Je n’ai pas une philosophie de l’entraînement au poids de corps, mais une philosophie de l’Efficience. Si mon projet d’entraînement alternatif viable avait exigé l’utilisation d’haltères, je l’aurais fait sans hésiter. Je n’ai pas une conception “religieuse” de l’entraînement au poids de corps.
Si mes propos sont pour vous clairs, alors la différence entre mon travail et celui de G. Hébert ne pourra que vous paraître une évidence.

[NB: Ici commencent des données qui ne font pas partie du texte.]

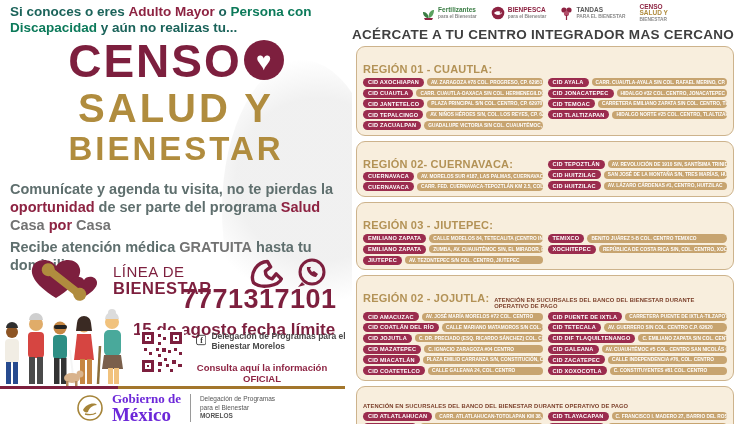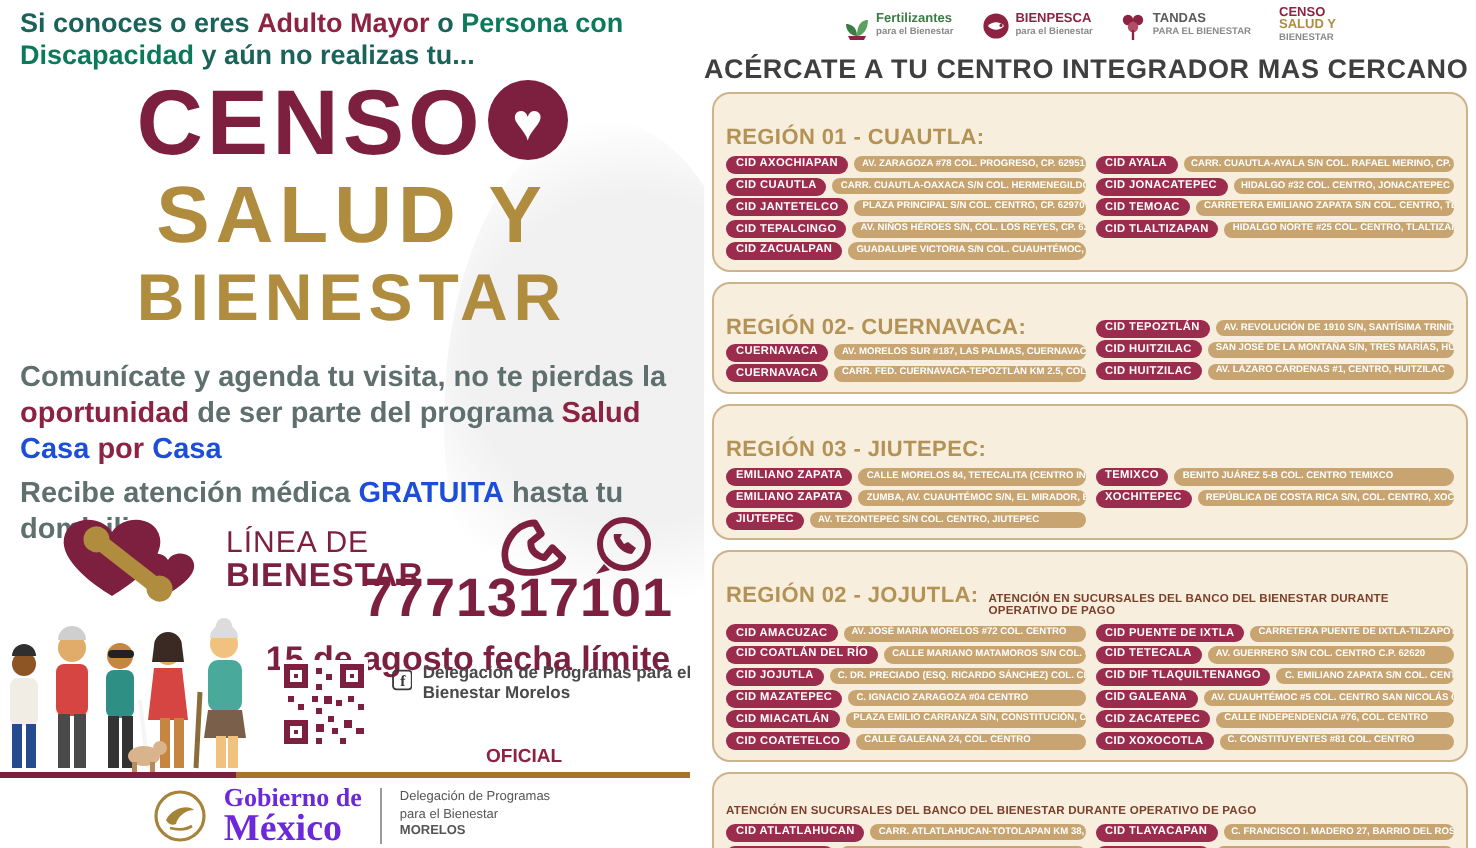"Casa" .goldtx { color: #1d4ed8 -> #737373 }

Excepté le poids du corps, je n’ai guère en commun avec Hébert. Et je considère qu’il a, idéologiquement, beaucoup plus en commun avec le monde des haltères qu’avec moi. Si l’on veut passer à un niveau supérieur de raisonnement, d’analyse, alors il faut savoir comprendre que la distinction entre les entraînements n’est pas une question d’outil (haltères, ressorts, poids de corps, etc.), mais de méthode, et donc, à la réflexion, la distinction est avant tout épistémologique (au sens de Gregory Bateson).

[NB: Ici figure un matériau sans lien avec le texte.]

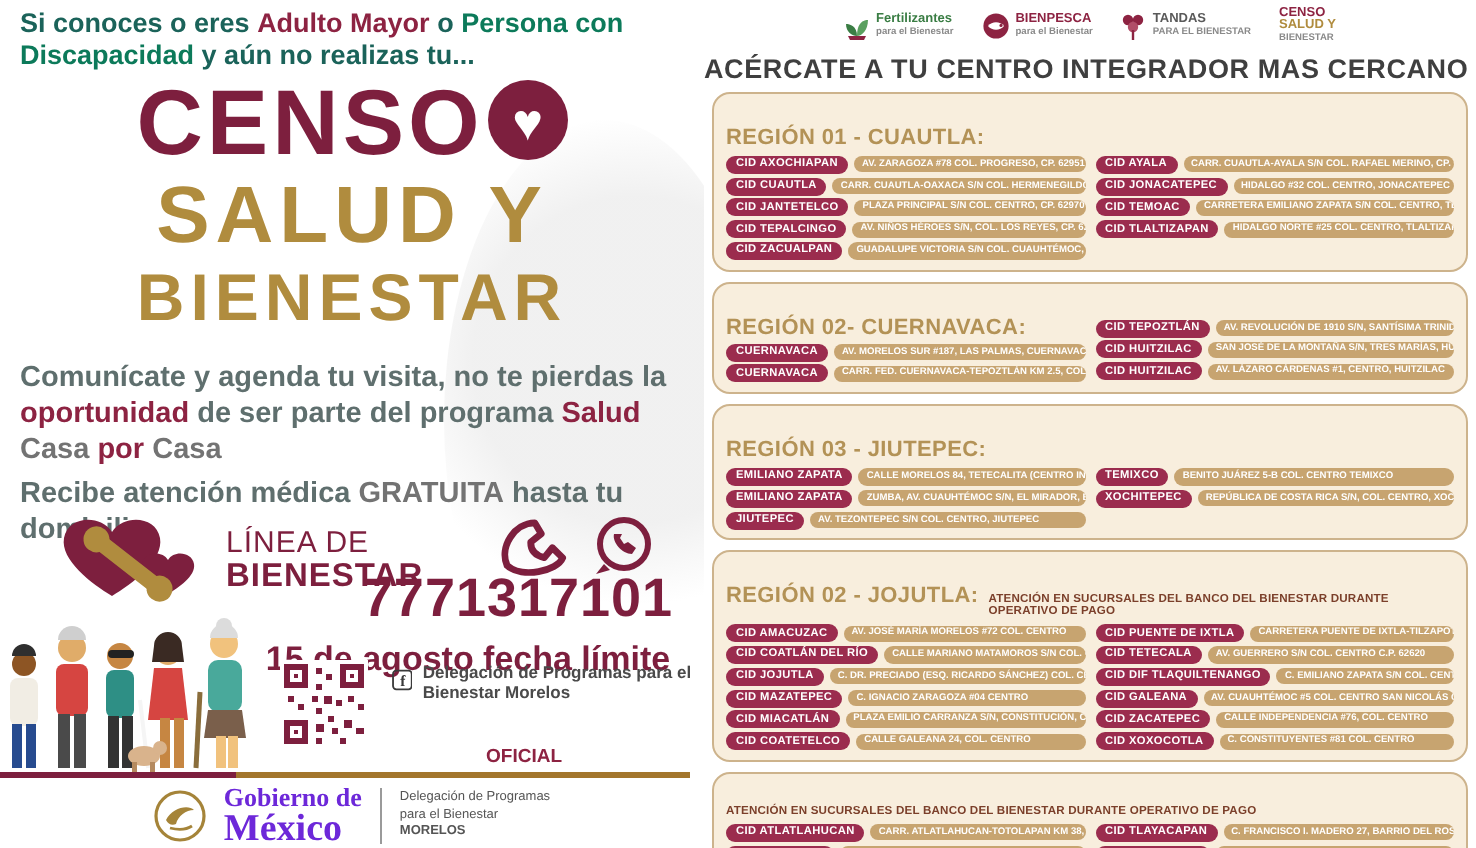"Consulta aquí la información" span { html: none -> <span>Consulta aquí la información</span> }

Hébert a vécu et donc produit dans un contexte (idéologique et historique), se fondant sur une épistémologie qui n’a pas quitté le monde de la musculation (avec haltères, poids de corps etc), et que j’ai voulu renverser en élaborant la Méthode Lafay, dont les références sont une épistémologie autre (références dans mes articles).
Je n’ai, de plus, aucun fantasme produisant un idéal de retour à la nature, au jardin d’Eden, à un âge d’or (Hésiode), à une époque bénie des dieux où l’homme aurait été un “bon sauvage” (Rousseau) capable de produire naturellement (spontanément) les actions justes permettant de le maintenir en bonne santé physique et psychique.

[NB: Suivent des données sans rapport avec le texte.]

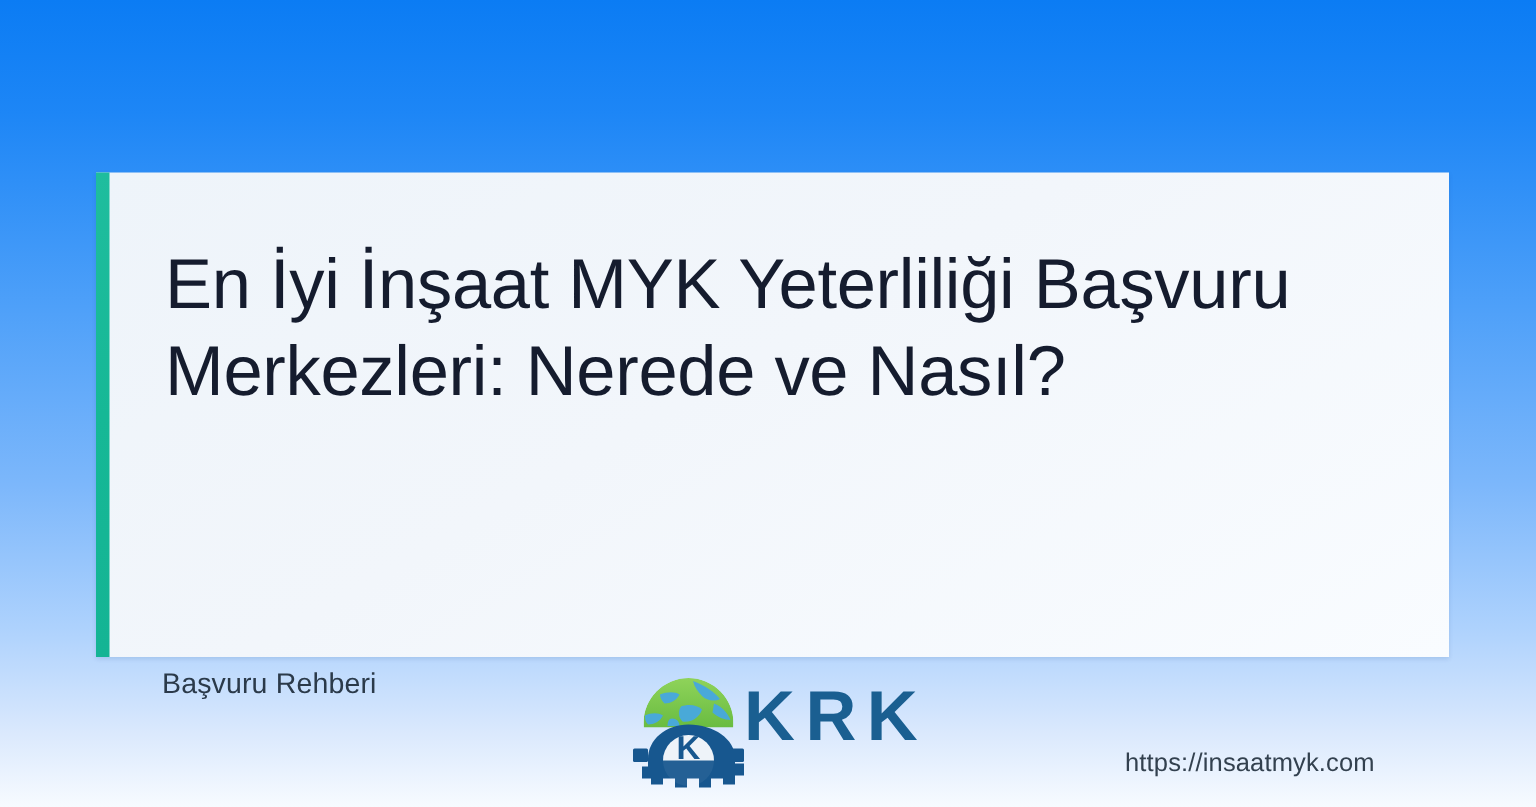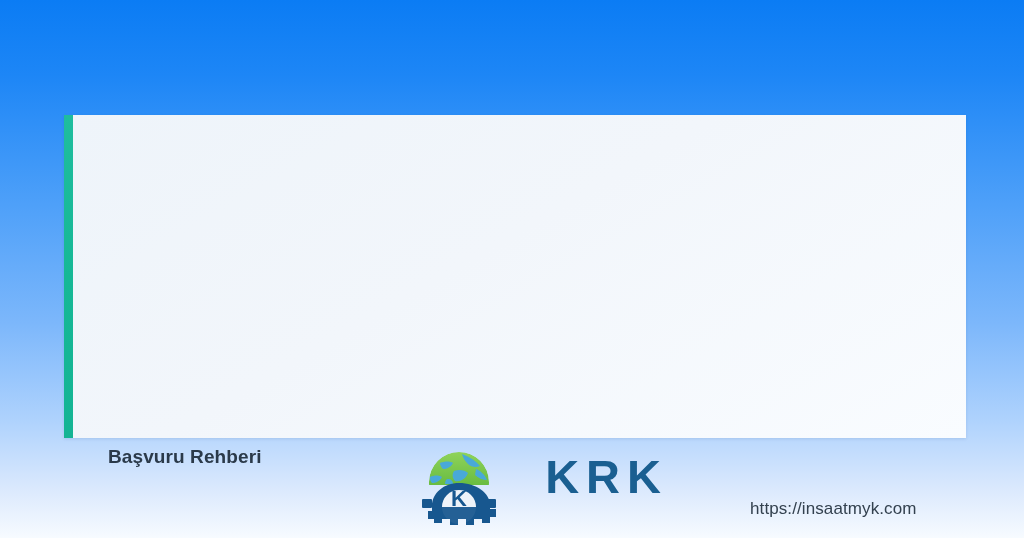"En İyi İnşaat MYK Yeterliliği" h1 { html: none -> <h1>En İyi İnşaat MYK Yeterliliği Başvuru Merkezleri: Nerede ve Nasıl?</h1> }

L’utilisation du poids de corps n’est pas pour moi “anti-technologique”, immergée naïvement dans le mythe du “fonctionnel”… Au contraire ! L’utilisation du poids de corps est, dans le cadre de la Méthode Lafay, issue des progrès les plus avancés de la pensée technologique (cybernétique).
Pour aller plus loin, deux articles de base :
– (comprendre le contexte de G. Hébert et de toute la musculation “classique”) https://olivier-lafay.com/2014/01/06/la-methode-lafay-est-elle-un-sport/
– (texte fondateur) https://olivier-lafay.com/2012/02/15/de-lefficacite-a-lefficience-la-nouvelle-voie-du-muscle/
Ensuite, je vous invite à lire les autres articles, comme proposé au début de ce courrier.
A bientôt,
Olivier
Très enrichissant. J’apprend l’Efficience dans “le Monde des Haltères”. C’est une bonne conception de la musculation, comme de la vie en général. C’est une philosophie dépolluante, je dirais même hédonique dans sa discipline. Merci pour cette recherche intellectuelle dans ce monde de golgothe. Ca rajoute de la valeur aux choses, de la légitimité à la passion.